The Lido as a Local Oasis
A harmless debut novel about a young journalist and her eighty-six-year-old subject—and the unlikely and life-changing friendship that develops between them. All taking place around and old local lido.
Kate is a twenty-six-year-old riddled with anxiety and panic attacks who works for a local paper in Brixton, London, covering forgettable small stories. When she is assigned to write about the closing of the local lido (an outdoor pool and recreation center), she meets Rosemary, an eighty-six-year-old widow who has swum at the lido daily since it opened its doors when she was a child. It was here Rosemary fell in love with her husband, George; here that she has found communion during her marriage and since George’s death.

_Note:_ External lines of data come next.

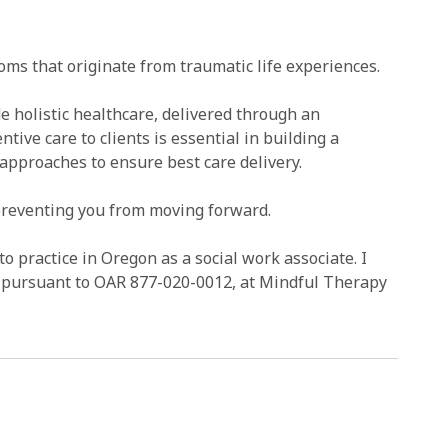
ms that originate from traumatic life experiences.
de holistic healthcare, delivered through an
tive care to clients is essential in building a
 approaches to ensure best care delivery.
 preventing you from moving forward.
to practice in Oregon as a social work associate. I
r, pursuant to OAR 877-020-0012, at Mindful Therapy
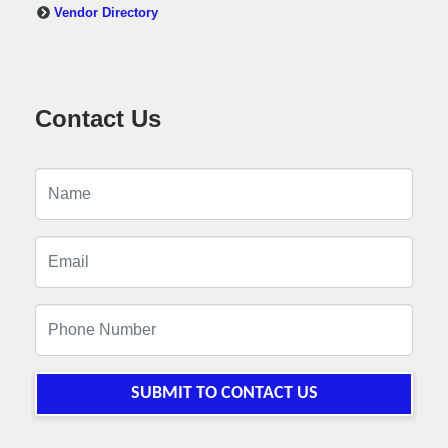
Vendor Directory
Contact Us
SUBMIT TO CONTACT US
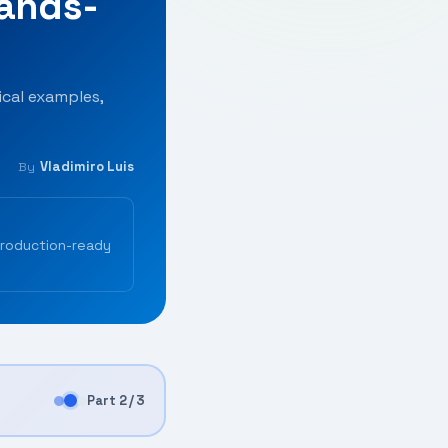
Hands-
cal examples,
Vladimiro Luis
By
production-ready
Part 2 / 3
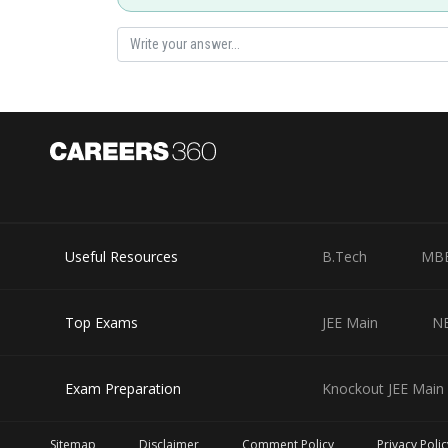
Useful Resources
B.Tech
MB
Top Exams
JEE Main
N
Exam Preparation
Knockout JEE Main 
Sitemap
Disclaimer
Comment Policy
Privacy Polic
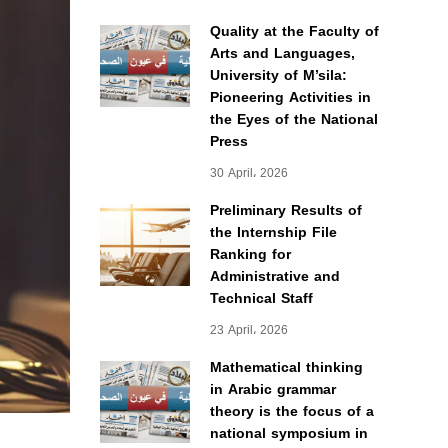
Quality at the Faculty of
Arts and Languages,
University of M’sila:
Pioneering Activities in
the Eyes of the National
Press
30 April، 2026
Preliminary Results of
the Internship File
Ranking for
Administrative and
Technical Staff
23 April، 2026
Mathematical thinking
in Arabic grammar
theory is the focus of a
national symposium in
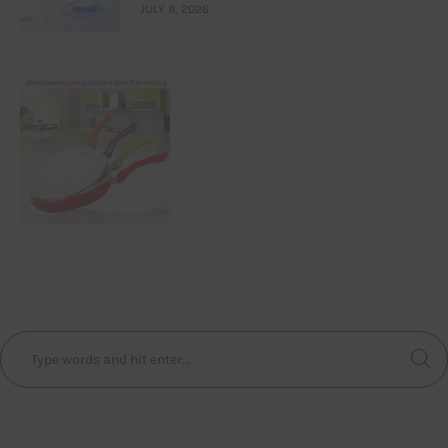
JULY 9, 2026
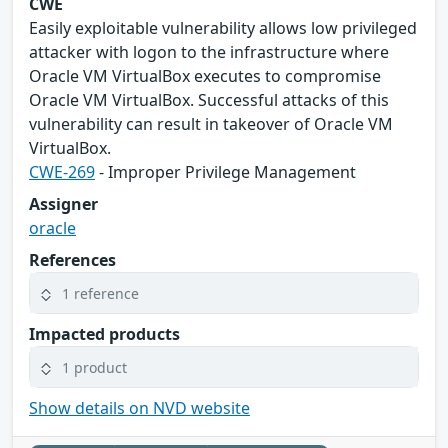
CWE
Easily exploitable vulnerability allows low privileged
attacker with logon to the infrastructure where
Oracle VM VirtualBox executes to compromise
Oracle VM VirtualBox. Successful attacks of this
vulnerability can result in takeover of Oracle VM
VirtualBox.
CWE-269
- Improper Privilege Management
Assigner
oracle
References
1 reference
Impacted products
1 product
Show details on NVD website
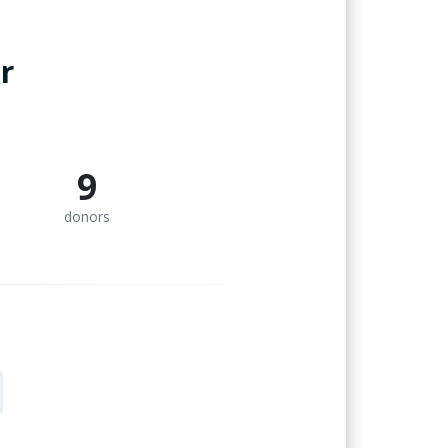
r
9
donors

The lido has been a cornerstone in nearly every part of Rosemary’s life. When a local developer attempts to buy the lido for a posh new apartment complex, Rosemary’s fond memories and sense of community are under threat.
As Kate dives deeper into the lido’s history—with the help of a charming young photographer—she pieces together a portrait of the pool. It also turns out as a portrait of a singular woman, Rosemary. What begins as a simple local interest story for Kate, soon blossoms into a friendship that provides sustenance to both women as they galvanize the community to fight the lido’s closure.
Rosemary arrives at the lido at seven o’clock every morning. Once she is ready, she pushes open the changing room door and steps into the cold. She would dash if she could. Instead, she walks to the edge, her feet arriving about three minutes after her mind. Her body is not as strong as her will: growing old has forced her into patience.
As she makes her way to the ladder, she watches the other swimmers: a pool full of arms breaking the surface. Only the breaststrokers have faces that you can recognize.
Lowering herself down the ladder Rosemary feels like a tree in the wind. Her branches creak. She lets go and is taken by the water, letting its coldness surround her and getting used to the temperature before kicking smoothly off the side. She begins her steady swim into the mist. She can’t see the deep end but knows that if she keeps kicking she will eventually reach it. Rosemary is eighty-six but in the water, she is ageless.
p. 15
When Libby Page writes about Rosemary and Kates swimming, the prose is vibrant and alive. The writer knows water and the community you can find in places like a local lido. But the larger story itself and especially the romantic interest between Kate and the young photographer feels somewhat forced. It is not a particular believable read.
The novel is light at heart and with a nice uplifting story, but by the end you don’t care as much about the protagonists as I would have liked.
Everyone is equal when they are nearly naked. Dentists, lawyers, stay-at-home mothers and an off-duty police officer enter at reception, but in the water, they are all just bodies in varying amounts of Lycra. The men are full of surprises: who wears briefs and who wears trunks? You might think you could guess from seeing them in their dry-land clothes, but you can’t.
Sometimes the most unlikely people are the fastest swimmers. Like the fat man with the hairy back and the too-tight swimming trunks who is a bullet in the water. The opposite is true, too: there is a man who confidently says hello to everyone and stretches like a professional on the side, but swims like a butterfly with a crushed wing.
p. 49
The Lido is a charming, feel-good novel that captures the heart and spirit of a community across generation. It manages to get the reader to hang on until the end – even me.